● SET OF TASKS
a: In the Sigma 17-70mm forum thread, what is the lens's widest aperture at its longest zoom?
b: Continue the Sigma 17-70mm forum thread from its last sentence.

● PASSAGE FOR REVIEW

== == ==

# Sigma 17-70mm f2.8/4 with OS on canon



## jaomul (Oct 23, 2011)

Hi all,
I am looking to update my kit lens and hear good things about this Sigma. I don't really want to start a vs thread, but was wondering at about the 50mm focal length what the wide open f/stop is. I cant find this on google and where I live I wont have the option of trying it out, it will be a case of ordering this lens and taking it. This info will help me decide whether to go fo it or the 17-50 sigma or maybe the 18-50 tamron with the 2,8 throughout. I would prefer the flexibility of the longer focal length but if the shoter range is much faster it may be a better option.


----------



## mrelsewhere (Oct 23, 2011)

I don't have any personal experience with the lens, but among Amazon buyers, the Sigma 17-70mm isn't exactly a favorite. Apparently there are AF issues...Personally, I'm saving up for the well-reviewed Canon EF-S 15-85mm f/3.5-5.6.


----------



## shootermcgavin (Oct 23, 2011)

jaomul I believe there are two options, one with 2.8 throughout and one where it goes up to like 5.  The look very different.  I have had both attached to my camera and the 2.8 throughout was really nice, I liked it more than the tamron.  I think it will be my next lens, if I remember correctly it was like $600USD.


----------



## MLeeK (Oct 23, 2011)

Wide open using no zoom it's f/2.8. As you begin to zoom the widest aperture increases until at the longest zoom it's f/4. 
It's not a well loved lens. Personally I wouldn't do it. Then again there are only about 3 variable aperture lenses that I would use and they are all name brand.

== == ==

● SUPPLIED ENTRIES
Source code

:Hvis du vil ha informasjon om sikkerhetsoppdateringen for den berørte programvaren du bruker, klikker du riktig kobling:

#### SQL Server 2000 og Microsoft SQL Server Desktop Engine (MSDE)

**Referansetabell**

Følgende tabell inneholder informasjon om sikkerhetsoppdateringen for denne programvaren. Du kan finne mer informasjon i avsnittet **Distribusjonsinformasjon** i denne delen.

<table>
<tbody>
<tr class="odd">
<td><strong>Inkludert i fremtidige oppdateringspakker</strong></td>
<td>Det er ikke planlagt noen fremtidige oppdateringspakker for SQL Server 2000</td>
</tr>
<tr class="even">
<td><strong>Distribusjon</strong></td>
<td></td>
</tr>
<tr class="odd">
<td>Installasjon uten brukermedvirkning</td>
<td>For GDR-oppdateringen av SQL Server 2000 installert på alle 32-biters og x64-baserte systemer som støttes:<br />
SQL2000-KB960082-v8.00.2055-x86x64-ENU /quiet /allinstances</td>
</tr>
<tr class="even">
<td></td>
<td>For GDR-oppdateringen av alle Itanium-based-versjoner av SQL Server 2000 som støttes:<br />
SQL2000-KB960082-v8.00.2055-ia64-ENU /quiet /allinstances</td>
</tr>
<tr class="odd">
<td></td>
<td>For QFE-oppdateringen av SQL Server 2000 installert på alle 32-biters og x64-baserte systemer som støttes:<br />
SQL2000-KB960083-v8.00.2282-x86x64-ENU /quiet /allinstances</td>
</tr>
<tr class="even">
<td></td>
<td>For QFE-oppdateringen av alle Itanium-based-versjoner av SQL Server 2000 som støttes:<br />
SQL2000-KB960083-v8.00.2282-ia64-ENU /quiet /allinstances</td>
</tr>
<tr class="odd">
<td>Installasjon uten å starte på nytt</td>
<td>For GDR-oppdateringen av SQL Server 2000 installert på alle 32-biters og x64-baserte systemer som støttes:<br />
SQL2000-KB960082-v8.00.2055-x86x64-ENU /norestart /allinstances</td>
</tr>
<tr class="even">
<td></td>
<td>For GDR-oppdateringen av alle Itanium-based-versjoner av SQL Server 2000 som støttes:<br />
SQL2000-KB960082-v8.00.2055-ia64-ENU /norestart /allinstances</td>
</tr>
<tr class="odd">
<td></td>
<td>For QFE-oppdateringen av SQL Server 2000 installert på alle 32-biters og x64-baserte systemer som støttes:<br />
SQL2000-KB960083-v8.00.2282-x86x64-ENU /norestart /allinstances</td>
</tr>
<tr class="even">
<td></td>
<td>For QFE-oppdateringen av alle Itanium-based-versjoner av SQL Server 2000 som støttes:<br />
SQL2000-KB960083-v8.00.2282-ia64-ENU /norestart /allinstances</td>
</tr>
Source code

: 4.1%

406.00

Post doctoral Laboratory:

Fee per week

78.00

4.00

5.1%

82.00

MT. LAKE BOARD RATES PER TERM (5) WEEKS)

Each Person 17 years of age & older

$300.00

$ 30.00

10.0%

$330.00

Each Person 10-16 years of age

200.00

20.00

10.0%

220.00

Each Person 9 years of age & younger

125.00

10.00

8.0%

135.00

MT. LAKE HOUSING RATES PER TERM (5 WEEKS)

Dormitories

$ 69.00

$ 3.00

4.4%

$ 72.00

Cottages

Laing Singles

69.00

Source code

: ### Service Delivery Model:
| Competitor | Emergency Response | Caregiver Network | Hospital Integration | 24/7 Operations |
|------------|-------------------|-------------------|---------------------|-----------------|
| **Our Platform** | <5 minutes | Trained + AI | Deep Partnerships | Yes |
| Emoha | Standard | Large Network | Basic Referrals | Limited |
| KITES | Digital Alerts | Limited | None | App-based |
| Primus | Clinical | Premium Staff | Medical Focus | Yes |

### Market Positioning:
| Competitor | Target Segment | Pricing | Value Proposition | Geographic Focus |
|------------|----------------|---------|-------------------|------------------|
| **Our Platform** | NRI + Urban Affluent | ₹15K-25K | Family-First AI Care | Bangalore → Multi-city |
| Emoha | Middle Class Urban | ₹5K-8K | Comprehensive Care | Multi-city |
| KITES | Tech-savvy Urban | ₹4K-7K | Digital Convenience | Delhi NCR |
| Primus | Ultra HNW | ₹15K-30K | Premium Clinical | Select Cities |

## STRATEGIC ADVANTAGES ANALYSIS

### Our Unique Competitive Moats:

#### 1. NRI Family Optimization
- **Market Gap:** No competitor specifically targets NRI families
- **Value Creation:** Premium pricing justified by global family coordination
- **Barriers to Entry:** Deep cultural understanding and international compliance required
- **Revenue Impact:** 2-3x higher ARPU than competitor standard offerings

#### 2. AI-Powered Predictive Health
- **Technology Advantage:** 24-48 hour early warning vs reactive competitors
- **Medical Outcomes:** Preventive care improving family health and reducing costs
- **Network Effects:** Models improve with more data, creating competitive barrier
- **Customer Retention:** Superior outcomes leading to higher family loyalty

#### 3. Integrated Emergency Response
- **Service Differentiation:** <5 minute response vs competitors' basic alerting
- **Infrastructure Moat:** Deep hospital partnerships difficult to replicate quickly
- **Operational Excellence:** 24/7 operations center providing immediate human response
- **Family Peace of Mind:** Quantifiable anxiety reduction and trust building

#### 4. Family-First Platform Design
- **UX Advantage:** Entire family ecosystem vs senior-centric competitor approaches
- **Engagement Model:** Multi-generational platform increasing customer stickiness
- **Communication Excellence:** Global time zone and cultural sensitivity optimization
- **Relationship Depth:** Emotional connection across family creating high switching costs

== == ==

● ANSWERS FOR THE TASKS
a: f/4

b:
I have the 17-50 tamron and it's a good, sharp lens. The Tamron 28-75 is better overall. The 17-50 range will not transfer if you are upgrading to full frame later on. 
I also find that when I use the 17mm end I get myself into trouble with the distortion that comes from that wide a lens. 
Sigma makes the 24-70 OS that is definitely better than the one  you are looking at by a LONG shot.


----------



## Nod (Oct 23, 2011)

I have this lens Sigma 17-70 f2.8/4.5 D DC marco and the f stops are: @17mm-2.8, @ 24mm-3.2, @ 35mm-3.5, @ 50mm-4 and at 70mm-4.5  Hope this helps you.  Dyxum give this lens a 4.43 out of 5 for a rating. It is a VERY sharp lens and I've been using it for my vacation  lens.  There is also a Sigma 17-70 f2.8/4 DC Macro OS HSM which is rated at 4.33 but from what I've heard it is not as good as the 2.8/4.5.  Check out KEH for a used one.  They are a good company and can be trusted for used equipment.


----------



## jaomul (Oct 23, 2011)

Thank you all for your help on this one.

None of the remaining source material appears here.